• [Excerpted data]:
....
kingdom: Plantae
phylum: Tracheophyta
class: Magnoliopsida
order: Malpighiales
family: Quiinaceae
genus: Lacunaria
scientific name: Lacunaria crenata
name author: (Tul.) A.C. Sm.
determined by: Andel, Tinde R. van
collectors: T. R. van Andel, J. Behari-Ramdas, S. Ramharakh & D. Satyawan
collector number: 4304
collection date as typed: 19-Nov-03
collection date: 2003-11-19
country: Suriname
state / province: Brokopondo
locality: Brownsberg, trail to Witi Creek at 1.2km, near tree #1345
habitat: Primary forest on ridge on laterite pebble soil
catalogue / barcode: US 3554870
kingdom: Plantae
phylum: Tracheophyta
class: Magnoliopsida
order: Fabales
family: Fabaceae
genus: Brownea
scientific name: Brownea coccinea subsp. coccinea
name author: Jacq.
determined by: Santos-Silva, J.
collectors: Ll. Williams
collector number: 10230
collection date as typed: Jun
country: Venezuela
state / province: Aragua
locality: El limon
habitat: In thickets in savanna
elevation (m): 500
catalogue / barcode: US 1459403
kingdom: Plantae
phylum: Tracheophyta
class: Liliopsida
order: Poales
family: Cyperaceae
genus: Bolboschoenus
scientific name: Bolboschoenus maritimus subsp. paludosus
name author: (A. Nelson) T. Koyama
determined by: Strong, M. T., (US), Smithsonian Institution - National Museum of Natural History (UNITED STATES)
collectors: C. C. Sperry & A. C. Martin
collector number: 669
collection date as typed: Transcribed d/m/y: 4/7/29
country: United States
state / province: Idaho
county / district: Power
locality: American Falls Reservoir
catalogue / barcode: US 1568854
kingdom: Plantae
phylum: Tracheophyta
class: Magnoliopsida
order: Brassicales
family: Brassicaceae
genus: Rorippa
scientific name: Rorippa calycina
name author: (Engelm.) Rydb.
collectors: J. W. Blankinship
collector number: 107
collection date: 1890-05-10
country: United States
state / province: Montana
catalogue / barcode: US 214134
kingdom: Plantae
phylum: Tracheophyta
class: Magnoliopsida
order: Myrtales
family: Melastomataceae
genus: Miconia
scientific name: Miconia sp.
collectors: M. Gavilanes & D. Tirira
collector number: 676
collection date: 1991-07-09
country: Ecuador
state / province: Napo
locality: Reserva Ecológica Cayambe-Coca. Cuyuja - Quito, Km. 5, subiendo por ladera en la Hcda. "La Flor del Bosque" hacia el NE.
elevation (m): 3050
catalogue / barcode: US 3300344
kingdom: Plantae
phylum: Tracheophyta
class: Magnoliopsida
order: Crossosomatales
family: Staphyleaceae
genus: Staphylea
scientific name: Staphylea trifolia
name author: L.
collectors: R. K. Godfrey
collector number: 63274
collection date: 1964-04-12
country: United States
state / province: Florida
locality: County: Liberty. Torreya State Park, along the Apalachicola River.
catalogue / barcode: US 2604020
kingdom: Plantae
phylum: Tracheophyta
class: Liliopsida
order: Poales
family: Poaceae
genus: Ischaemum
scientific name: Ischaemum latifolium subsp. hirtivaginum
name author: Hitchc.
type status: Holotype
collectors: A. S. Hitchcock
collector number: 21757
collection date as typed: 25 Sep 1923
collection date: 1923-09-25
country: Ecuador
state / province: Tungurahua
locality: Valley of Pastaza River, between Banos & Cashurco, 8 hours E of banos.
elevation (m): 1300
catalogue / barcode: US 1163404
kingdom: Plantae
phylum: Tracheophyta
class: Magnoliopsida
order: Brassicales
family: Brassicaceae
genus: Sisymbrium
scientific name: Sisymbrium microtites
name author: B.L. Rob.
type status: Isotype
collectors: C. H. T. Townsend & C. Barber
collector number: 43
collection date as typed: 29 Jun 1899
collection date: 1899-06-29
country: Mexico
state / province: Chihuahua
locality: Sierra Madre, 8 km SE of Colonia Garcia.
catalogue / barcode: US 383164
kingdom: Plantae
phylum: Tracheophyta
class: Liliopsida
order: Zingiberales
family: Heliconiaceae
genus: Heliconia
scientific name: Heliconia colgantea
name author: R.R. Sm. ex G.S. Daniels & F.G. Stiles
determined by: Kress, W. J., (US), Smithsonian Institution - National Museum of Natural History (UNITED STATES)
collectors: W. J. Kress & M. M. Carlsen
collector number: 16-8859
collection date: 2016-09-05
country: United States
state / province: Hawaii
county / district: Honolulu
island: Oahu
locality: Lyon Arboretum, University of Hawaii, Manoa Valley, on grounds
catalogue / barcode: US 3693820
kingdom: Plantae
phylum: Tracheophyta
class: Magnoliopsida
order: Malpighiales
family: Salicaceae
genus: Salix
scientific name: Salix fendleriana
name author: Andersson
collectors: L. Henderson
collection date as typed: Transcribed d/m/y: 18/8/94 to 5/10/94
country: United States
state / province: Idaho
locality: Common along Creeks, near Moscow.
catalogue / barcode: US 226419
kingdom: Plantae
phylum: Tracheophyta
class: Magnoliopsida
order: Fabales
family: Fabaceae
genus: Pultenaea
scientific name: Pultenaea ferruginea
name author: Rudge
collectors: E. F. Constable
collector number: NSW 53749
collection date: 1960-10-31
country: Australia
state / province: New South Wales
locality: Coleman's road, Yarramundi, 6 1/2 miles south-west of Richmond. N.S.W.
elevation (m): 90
....
Extract from the listing, without alteration, every line from the one containing "collectors: Ll. Williams" through the one containing "collector number: 669", including both of those lines.

• [Expected output]:
collectors: Ll. Williams
collector number: 10230
collection date as typed: Jun
country: Venezuela
state / province: Aragua
locality: El limon
habitat: In thickets in savanna
elevation (m): 500
catalogue / barcode: US 1459403
kingdom: Plantae
phylum: Tracheophyta
class: Liliopsida
order: Poales
family: Cyperaceae
genus: Bolboschoenus
scientific name: Bolboschoenus maritimus subsp. paludosus
name author: (A. Nelson) T. Koyama
determined by: Strong, M. T., (US), Smithsonian Institution - National Museum of Natural History (UNITED STATES)
collectors: C. C. Sperry & A. C. Martin
collector number: 669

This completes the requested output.